Boehringer Ingelheim’s investigational schizophrenia candidate has failed to improve cognitive impairment or functioning in a trio of late-stage trials.

The phase 3 program missed both primary and key secondary endpoints, with no statistically significant effects on relevant measures observed for patients receiving investigational treatment compared to placebo at six months, according to a Jan. 16 release.

Given the results, Boehringer is discontinuing a related long-term extension study effective immediately.

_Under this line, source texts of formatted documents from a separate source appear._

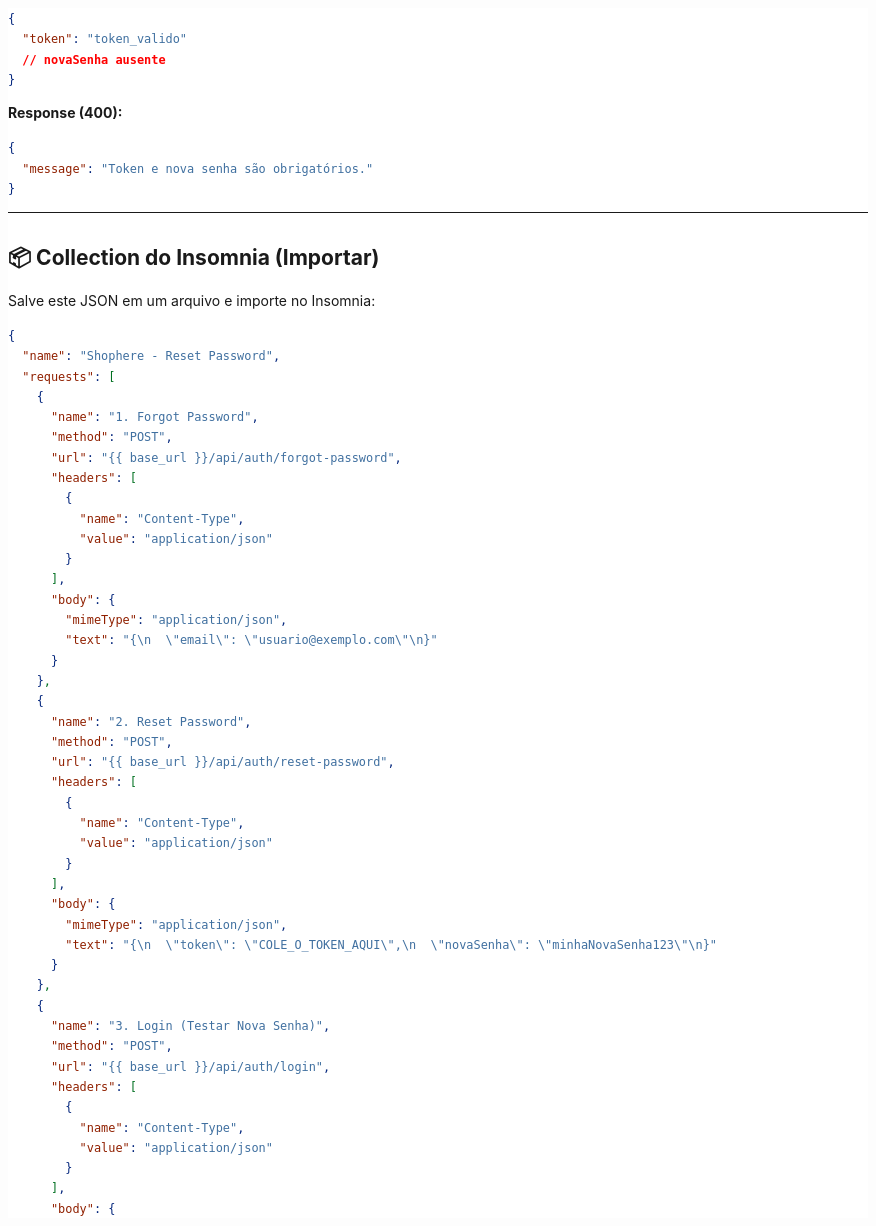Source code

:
 ```json
{
  "token": "token_valido"
  // novaSenha ausente
}
```

**Response (400):**

```json
{
  "message": "Token e nova senha são obrigatórios."
}
```

---

## 📦 Collection do Insomnia (Importar)

Salve este JSON em um arquivo e importe no Insomnia:

```json
{
  "name": "Shophere - Reset Password",
  "requests": [
    {
      "name": "1. Forgot Password",
      "method": "POST",
      "url": "{{ base_url }}/api/auth/forgot-password",
      "headers": [
        {
          "name": "Content-Type",
          "value": "application/json"
        }
      ],
      "body": {
        "mimeType": "application/json",
        "text": "{\n  \"email\": \"usuario@exemplo.com\"\n}"
      }
    },
    {
      "name": "2. Reset Password",
      "method": "POST",
      "url": "{{ base_url }}/api/auth/reset-password",
      "headers": [
        {
          "name": "Content-Type",
          "value": "application/json"
        }
      ],
      "body": {
        "mimeType": "application/json",
        "text": "{\n  \"token\": \"COLE_O_TOKEN_AQUI\",\n  \"novaSenha\": \"minhaNovaSenha123\"\n}"
      }
    },
    {
      "name": "3. Login (Testar Nova Senha)",
      "method": "POST",
      "url": "{{ base_url }}/api/auth/login",
      "headers": [
        {
          "name": "Content-Type",
          "value": "application/json"
        }
      ],
      "body": {
```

Boehringer’s phase 3 program, called CONNEX, was made up of three double-blinded and placebo-controlled studies evaluating oral iclepertin, an investigational GlyT1 inhibitor. The program enrolled 1,840 adults with schizophrenia who received stable antipsychotic treatment. It was the largest trial program of its kind in patients with cognitive impairment tied to schizophrenia, according to Boehringer.

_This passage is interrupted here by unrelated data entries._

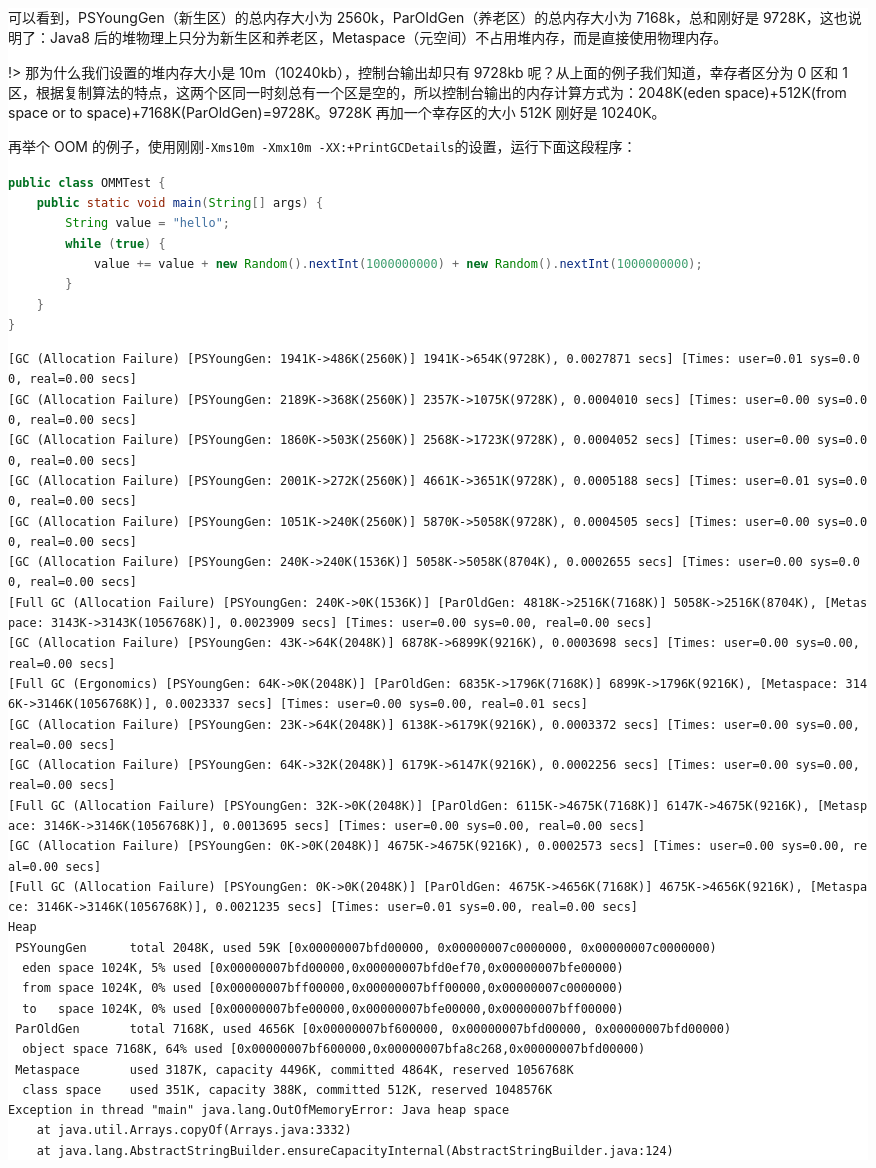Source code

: 可以看到，PSYoungGen（新生区）的总内存大小为 2560k，ParOldGen（养老区）的总内存大小为 7168k，总和刚好是 9728K，这也说明了：Java8 后的堆物理上只分为新生区和养老区，Metaspace（元空间）不占用堆内存，而是直接使用物理内存。

!> 那为什么我们设置的堆内存大小是 10m（10240kb），控制台输出却只有 9728kb 呢？从上面的例子我们知道，幸存者区分为 0 区和 1 区，根据复制算法的特点，这两个区同一时刻总有一个区是空的，所以控制台输出的内存计算方式为：2048K(eden space)+512K(from space or to space)+7168K(ParOldGen)=9728K。9728K 再加一个幸存区的大小 512K 刚好是 10240K。

再举个 OOM 的例子，使用刚刚`-Xms10m -Xmx10m -XX:+PrintGCDetails`的设置，运行下面这段程序：

```java
public class OMMTest {
    public static void main(String[] args) {
        String value = "hello";
        while (true) {
            value += value + new Random().nextInt(1000000000) + new Random().nextInt(1000000000);
        }
    }
}
```

```shell
[GC (Allocation Failure) [PSYoungGen: 1941K->486K(2560K)] 1941K->654K(9728K), 0.0027871 secs] [Times: user=0.01 sys=0.00, real=0.00 secs]
[GC (Allocation Failure) [PSYoungGen: 2189K->368K(2560K)] 2357K->1075K(9728K), 0.0004010 secs] [Times: user=0.00 sys=0.00, real=0.00 secs]
[GC (Allocation Failure) [PSYoungGen: 1860K->503K(2560K)] 2568K->1723K(9728K), 0.0004052 secs] [Times: user=0.00 sys=0.00, real=0.00 secs]
[GC (Allocation Failure) [PSYoungGen: 2001K->272K(2560K)] 4661K->3651K(9728K), 0.0005188 secs] [Times: user=0.01 sys=0.00, real=0.00 secs]
[GC (Allocation Failure) [PSYoungGen: 1051K->240K(2560K)] 5870K->5058K(9728K), 0.0004505 secs] [Times: user=0.00 sys=0.00, real=0.00 secs]
[GC (Allocation Failure) [PSYoungGen: 240K->240K(1536K)] 5058K->5058K(8704K), 0.0002655 secs] [Times: user=0.00 sys=0.00, real=0.00 secs]
[Full GC (Allocation Failure) [PSYoungGen: 240K->0K(1536K)] [ParOldGen: 4818K->2516K(7168K)] 5058K->2516K(8704K), [Metaspace: 3143K->3143K(1056768K)], 0.0023909 secs] [Times: user=0.00 sys=0.00, real=0.00 secs]
[GC (Allocation Failure) [PSYoungGen: 43K->64K(2048K)] 6878K->6899K(9216K), 0.0003698 secs] [Times: user=0.00 sys=0.00, real=0.00 secs]
[Full GC (Ergonomics) [PSYoungGen: 64K->0K(2048K)] [ParOldGen: 6835K->1796K(7168K)] 6899K->1796K(9216K), [Metaspace: 3146K->3146K(1056768K)], 0.0023337 secs] [Times: user=0.00 sys=0.00, real=0.01 secs]
[GC (Allocation Failure) [PSYoungGen: 23K->64K(2048K)] 6138K->6179K(9216K), 0.0003372 secs] [Times: user=0.00 sys=0.00, real=0.00 secs]
[GC (Allocation Failure) [PSYoungGen: 64K->32K(2048K)] 6179K->6147K(9216K), 0.0002256 secs] [Times: user=0.00 sys=0.00, real=0.00 secs]
[Full GC (Allocation Failure) [PSYoungGen: 32K->0K(2048K)] [ParOldGen: 6115K->4675K(7168K)] 6147K->4675K(9216K), [Metaspace: 3146K->3146K(1056768K)], 0.0013695 secs] [Times: user=0.00 sys=0.00, real=0.00 secs]
[GC (Allocation Failure) [PSYoungGen: 0K->0K(2048K)] 4675K->4675K(9216K), 0.0002573 secs] [Times: user=0.00 sys=0.00, real=0.00 secs]
[Full GC (Allocation Failure) [PSYoungGen: 0K->0K(2048K)] [ParOldGen: 4675K->4656K(7168K)] 4675K->4656K(9216K), [Metaspace: 3146K->3146K(1056768K)], 0.0021235 secs] [Times: user=0.01 sys=0.00, real=0.00 secs]
Heap
 PSYoungGen      total 2048K, used 59K [0x00000007bfd00000, 0x00000007c0000000, 0x00000007c0000000)
  eden space 1024K, 5% used [0x00000007bfd00000,0x00000007bfd0ef70,0x00000007bfe00000)
  from space 1024K, 0% used [0x00000007bff00000,0x00000007bff00000,0x00000007c0000000)
  to   space 1024K, 0% used [0x00000007bfe00000,0x00000007bfe00000,0x00000007bff00000)
 ParOldGen       total 7168K, used 4656K [0x00000007bf600000, 0x00000007bfd00000, 0x00000007bfd00000)
  object space 7168K, 64% used [0x00000007bf600000,0x00000007bfa8c268,0x00000007bfd00000)
 Metaspace       used 3187K, capacity 4496K, committed 4864K, reserved 1056768K
  class space    used 351K, capacity 388K, committed 512K, reserved 1048576K
Exception in thread "main" java.lang.OutOfMemoryError: Java heap space
	at java.util.Arrays.copyOf(Arrays.java:3332)
	at java.lang.AbstractStringBuilder.ensureCapacityInternal(AbstractStringBuilder.java:124)
```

The FDA had granted iclepertin a breakthrough therapy tag for the indication, citing the lack of targeted pharmaceuticals currently available for cognitive impairment in schizophrenia.

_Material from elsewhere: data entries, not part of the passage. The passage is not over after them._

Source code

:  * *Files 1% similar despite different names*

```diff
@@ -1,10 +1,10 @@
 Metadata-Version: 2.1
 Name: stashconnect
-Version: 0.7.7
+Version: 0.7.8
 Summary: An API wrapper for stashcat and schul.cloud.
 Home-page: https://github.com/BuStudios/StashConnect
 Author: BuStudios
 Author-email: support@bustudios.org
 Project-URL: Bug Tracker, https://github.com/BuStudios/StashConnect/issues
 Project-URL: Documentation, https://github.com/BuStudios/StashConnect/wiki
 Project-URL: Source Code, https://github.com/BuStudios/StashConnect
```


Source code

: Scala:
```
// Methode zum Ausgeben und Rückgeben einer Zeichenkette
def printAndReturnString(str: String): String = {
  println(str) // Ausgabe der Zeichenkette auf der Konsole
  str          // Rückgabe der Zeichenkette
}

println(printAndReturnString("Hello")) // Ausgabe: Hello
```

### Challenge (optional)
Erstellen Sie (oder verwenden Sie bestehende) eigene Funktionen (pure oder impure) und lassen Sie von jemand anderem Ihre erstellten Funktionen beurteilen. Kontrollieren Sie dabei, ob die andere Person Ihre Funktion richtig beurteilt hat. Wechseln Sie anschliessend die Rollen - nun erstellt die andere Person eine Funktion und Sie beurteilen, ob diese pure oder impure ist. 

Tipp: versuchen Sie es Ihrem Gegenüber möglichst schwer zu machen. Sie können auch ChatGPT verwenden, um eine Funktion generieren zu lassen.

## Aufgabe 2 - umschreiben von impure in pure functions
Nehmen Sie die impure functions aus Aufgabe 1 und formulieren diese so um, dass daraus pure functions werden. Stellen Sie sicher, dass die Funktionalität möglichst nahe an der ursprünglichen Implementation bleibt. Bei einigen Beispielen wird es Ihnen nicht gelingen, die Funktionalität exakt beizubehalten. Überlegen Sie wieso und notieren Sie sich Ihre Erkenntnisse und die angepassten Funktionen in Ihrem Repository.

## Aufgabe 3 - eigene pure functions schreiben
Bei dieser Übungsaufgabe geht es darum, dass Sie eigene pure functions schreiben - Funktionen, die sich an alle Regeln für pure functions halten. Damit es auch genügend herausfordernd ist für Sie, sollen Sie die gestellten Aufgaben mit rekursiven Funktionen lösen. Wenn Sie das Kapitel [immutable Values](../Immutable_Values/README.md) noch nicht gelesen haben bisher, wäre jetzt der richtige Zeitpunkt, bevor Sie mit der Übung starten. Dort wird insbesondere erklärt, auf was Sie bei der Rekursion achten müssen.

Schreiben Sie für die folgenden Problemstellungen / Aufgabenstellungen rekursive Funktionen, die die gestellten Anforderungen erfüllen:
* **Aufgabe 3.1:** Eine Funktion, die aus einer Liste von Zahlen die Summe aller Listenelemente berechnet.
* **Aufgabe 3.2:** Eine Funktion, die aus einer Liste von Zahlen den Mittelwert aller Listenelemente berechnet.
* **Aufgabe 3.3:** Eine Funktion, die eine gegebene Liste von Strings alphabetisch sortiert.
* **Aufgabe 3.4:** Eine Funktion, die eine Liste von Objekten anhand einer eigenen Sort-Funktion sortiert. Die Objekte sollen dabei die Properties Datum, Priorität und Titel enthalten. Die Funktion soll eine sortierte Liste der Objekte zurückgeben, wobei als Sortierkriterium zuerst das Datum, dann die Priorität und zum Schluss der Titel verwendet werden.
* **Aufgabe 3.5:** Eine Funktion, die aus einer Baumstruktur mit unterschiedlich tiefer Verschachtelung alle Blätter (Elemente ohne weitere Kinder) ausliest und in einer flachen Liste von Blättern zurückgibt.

“While these findings are disappointing, we remain dedicated to finding effective solutions for those living with serious mental illnesses,” Shashank Deshpande, Boehringer’s head of human pharma, said in the release. “Our innovative pipeline includes over 20 additional investigative therapies in all stages of development and in different disease areas including schizophrenia and major depressive disorder. In the near future, more can be expected.”

Boehringer plans to present full data from the late-stage program at an upcoming medical conference. 

The clinical flop comes just a few days after Johnson & Johnson’s $14.6 billion buyout of Intra-Cellular Therapies. In that deal, the pharma giant picked up the CNS biotech’s schizophrenia and bipolar treatment Caplyta.

On the heels of the deal—biopharma’s biggest acquisition since Novo Nordisk’s $16.5 billion Catalent buy in February 2024—Alto Neuroscience founder and CEO Amit Etkin, M.D., Ph.D., argued that there's a need for new approaches in the neuro sector. Caplyta, first approved in 2019, represents "more of the same" in the traditional antipsychotic space, he said.

“With all the recent failures across companies, how do we actually go forward in this high-need place?” Etkin told Fierce Biotech at the J.P. Morgan Healthcare conference yesterday. Going into 2025, the biotech’s mantra is to “rethink everything,” the CEO said. That includes reimagining how drug development happens, reconsidering challenges in trial execution and conduct that has plagued the field, and rethinking how tech is leveraged.